Planet-heating methane released by the fossil fuel industry rose to near record highs in 2023 despite technology available to curb this pollution at virtually no cost, the International Energy Agency said Wednesday.

Slashing emissions of methane -- second only to carbon dioxide for its contribution to global warming -- is essential to meeting international targets on climate change, the IEA said.

The Paris-based agency said failing to curb methane leaks from oil and gas projects was a "massive missed opportunity" to prevent losses and reduce emissions of the potent greenhouse gas.

"Emissions of methane from fossil fuel operations remain unacceptably high... There is no reason for emissions to remain as high as they are," IEA chief energy economist Tim Gould told reporters ahead of the release of the agency's annual Global Methane Tracker report. Countries and companies could slash these emissions from fossil fuels in half by 2030 if they deliver on their methane promises in full, the IEA said.

Methane is responsible for around 30 percent of the global warming experienced today, according to the UN Environment Programme.

While some 40 percent of methane is released from natural sources, mainly wetlands, human activities are responsible for the rest.

Agriculture is the main source but the next largest is the energy sector, where methane leaks out from energy infrastructure such as gas pipelines and from deliberate releases during maintenance.

Major leaks 

These emissions have risen three years in a row, the IEA said.

It said nearly 120 million tonnes was released in 2023 -- a small rise compared with 2022, and close to the record high in 2019.

And a significant proportion of the 2023 emissions, around 40 percent, "could have been avoided at no net cost" using tried and tested methods to prevent leakages, said IEA energy expert Christophe McGlade.

"It still represents a massive missed opportunity," he said.

To limit global temperature rises to internationally agreed levels, methane emissions from fossil fuels need to be cut 75 percent by 2030, the IEA said.

This would require about $170 billion in spending, "less than 5 percent of the income generated by the fossil fuel industry in 2023," it added.

Two-thirds of methane emissions from fossil fuels come from just 10 countries.

China leads for methane from coal production, while in the oil and gas sector the United States generates the most emissions, followed by Russia.

But some countries release far less methane than others, with Norway the most efficient at preventing emissions and Turkmenistan and Venezuela the least, the IEA said.

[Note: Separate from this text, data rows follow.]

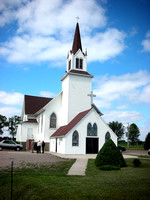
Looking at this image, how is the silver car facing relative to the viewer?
to the viewer's right

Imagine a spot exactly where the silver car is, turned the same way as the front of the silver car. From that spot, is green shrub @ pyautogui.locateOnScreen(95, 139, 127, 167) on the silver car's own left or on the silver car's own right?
on the silver car's own right

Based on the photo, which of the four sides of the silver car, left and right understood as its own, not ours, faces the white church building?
front
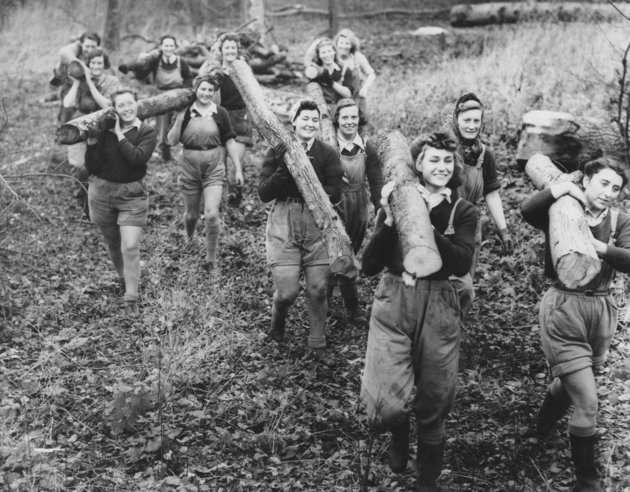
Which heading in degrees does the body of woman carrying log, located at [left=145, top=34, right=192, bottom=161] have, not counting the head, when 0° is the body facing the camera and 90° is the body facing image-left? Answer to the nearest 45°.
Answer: approximately 0°

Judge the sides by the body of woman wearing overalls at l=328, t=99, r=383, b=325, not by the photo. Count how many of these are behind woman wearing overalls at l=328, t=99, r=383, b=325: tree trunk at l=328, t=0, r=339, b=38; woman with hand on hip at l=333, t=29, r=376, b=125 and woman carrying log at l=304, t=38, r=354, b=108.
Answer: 3

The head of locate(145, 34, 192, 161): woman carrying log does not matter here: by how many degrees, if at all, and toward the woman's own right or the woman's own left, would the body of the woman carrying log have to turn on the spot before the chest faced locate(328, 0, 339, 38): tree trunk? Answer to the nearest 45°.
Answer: approximately 135° to the woman's own left

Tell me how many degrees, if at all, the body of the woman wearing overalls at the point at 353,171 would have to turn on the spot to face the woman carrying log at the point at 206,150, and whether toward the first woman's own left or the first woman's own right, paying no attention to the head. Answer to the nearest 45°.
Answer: approximately 135° to the first woman's own right
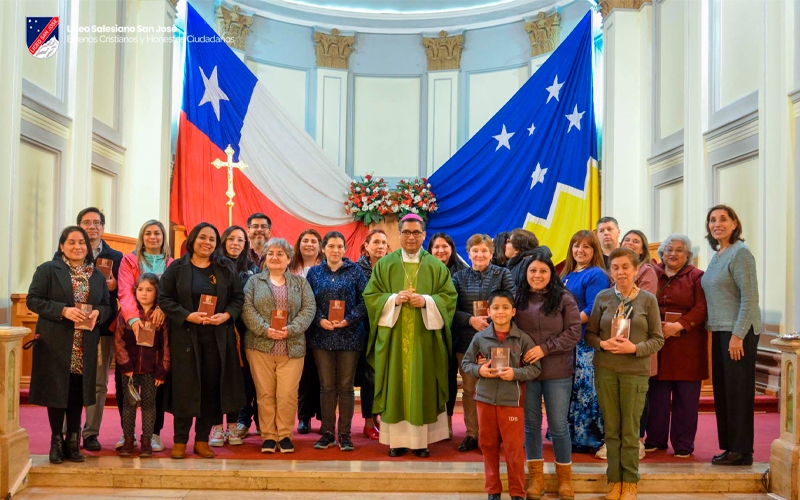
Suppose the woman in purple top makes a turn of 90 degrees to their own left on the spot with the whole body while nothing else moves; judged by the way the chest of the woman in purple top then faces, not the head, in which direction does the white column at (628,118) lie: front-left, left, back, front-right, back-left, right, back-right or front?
back-left

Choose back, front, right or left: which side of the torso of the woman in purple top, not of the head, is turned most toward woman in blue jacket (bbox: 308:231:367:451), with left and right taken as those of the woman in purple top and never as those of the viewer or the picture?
right

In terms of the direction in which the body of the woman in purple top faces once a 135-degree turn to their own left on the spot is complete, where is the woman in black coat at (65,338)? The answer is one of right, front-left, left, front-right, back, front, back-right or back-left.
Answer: back

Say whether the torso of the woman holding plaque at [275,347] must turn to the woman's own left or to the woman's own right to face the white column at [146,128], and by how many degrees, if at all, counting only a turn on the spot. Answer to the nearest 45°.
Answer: approximately 180°

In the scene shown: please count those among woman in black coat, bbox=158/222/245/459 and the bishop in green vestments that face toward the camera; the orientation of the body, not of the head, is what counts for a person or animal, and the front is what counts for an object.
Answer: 2

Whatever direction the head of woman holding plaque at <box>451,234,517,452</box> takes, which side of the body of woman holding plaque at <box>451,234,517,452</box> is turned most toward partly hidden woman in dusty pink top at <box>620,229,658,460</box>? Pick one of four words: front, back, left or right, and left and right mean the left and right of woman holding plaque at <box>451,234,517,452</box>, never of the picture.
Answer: left
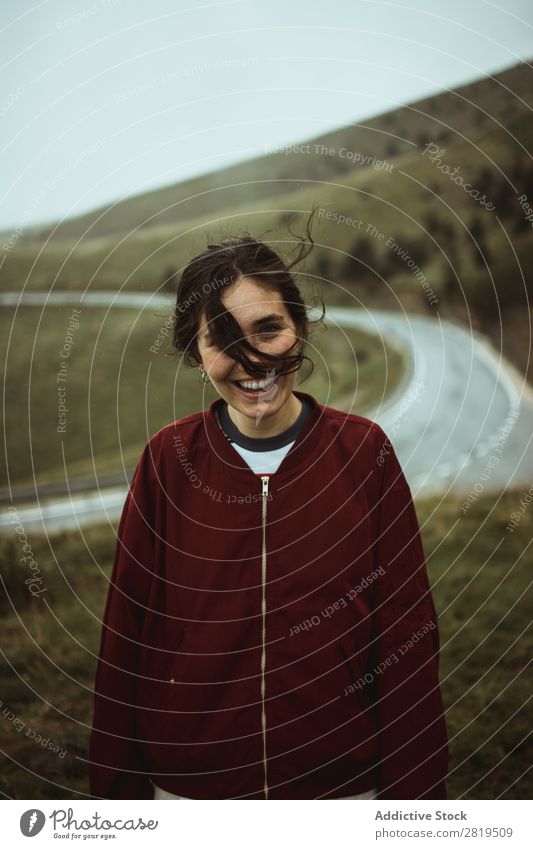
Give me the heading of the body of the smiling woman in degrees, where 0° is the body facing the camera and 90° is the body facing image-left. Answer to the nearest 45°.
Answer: approximately 0°
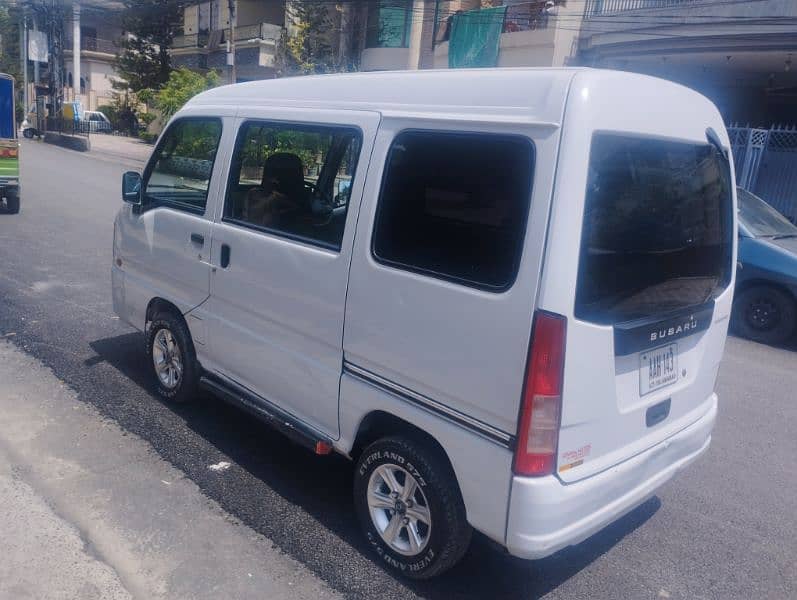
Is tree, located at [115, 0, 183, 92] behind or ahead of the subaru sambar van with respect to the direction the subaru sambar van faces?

Last year witnessed a surge in large-scale methane leaks, the IEA said, including a well blowout in Kazakhstan that lasted more than 200 days.

'Low-hanging fruit' 

The IEA said advancements in satellite monitoring would provide a clearer picture of these events.

In early March, a new methane-tracking satellite backed by the US-based Environment Defence Fund, a non-profit organisation, was launched into orbit on a SpaceX rocket.

In a separate study published Wednesday in the journal Nature, researchers found that six major oil and gas regions in the US may be losing on average nearly three percent of supply as methane.

These regions -- comprising roughly half of onshore oil production and 29 percent of gas -- may be contributing 6.2 million tonnes per year of methane emissions, three times official government estimates.

"Together, the emissions quantified here represent an annual loss of roughly US$1 billion in commercial gas value and a US$9.3 billion annual social cost," read the study.

Methane is far more powerful than CO2 at trapping heat in the atmosphere but relatively short-lived, making it a key target for countries wanting to slash emissions quickly and slow climate change.

More than 150 countries -- including Azerbaijan, host of the next UN climate talks -- have promised a 30 percent reduction by 2030.

Oil and gas firms have meanwhile pledged to slash methane emissions by 2050.

But these commitments were not backed up by detailed plans, the IEA said.

Meanwhile, energy think tank Ember said methane from coal, in particular, was being overlooked in these pledges despite being a major source of emissions that could be cleaned up at low cost.

"There are cost-effective technologies available today, so this is a low-hanging fruit of tackling methane," said Sabina Assan, a methane analyst at Ember.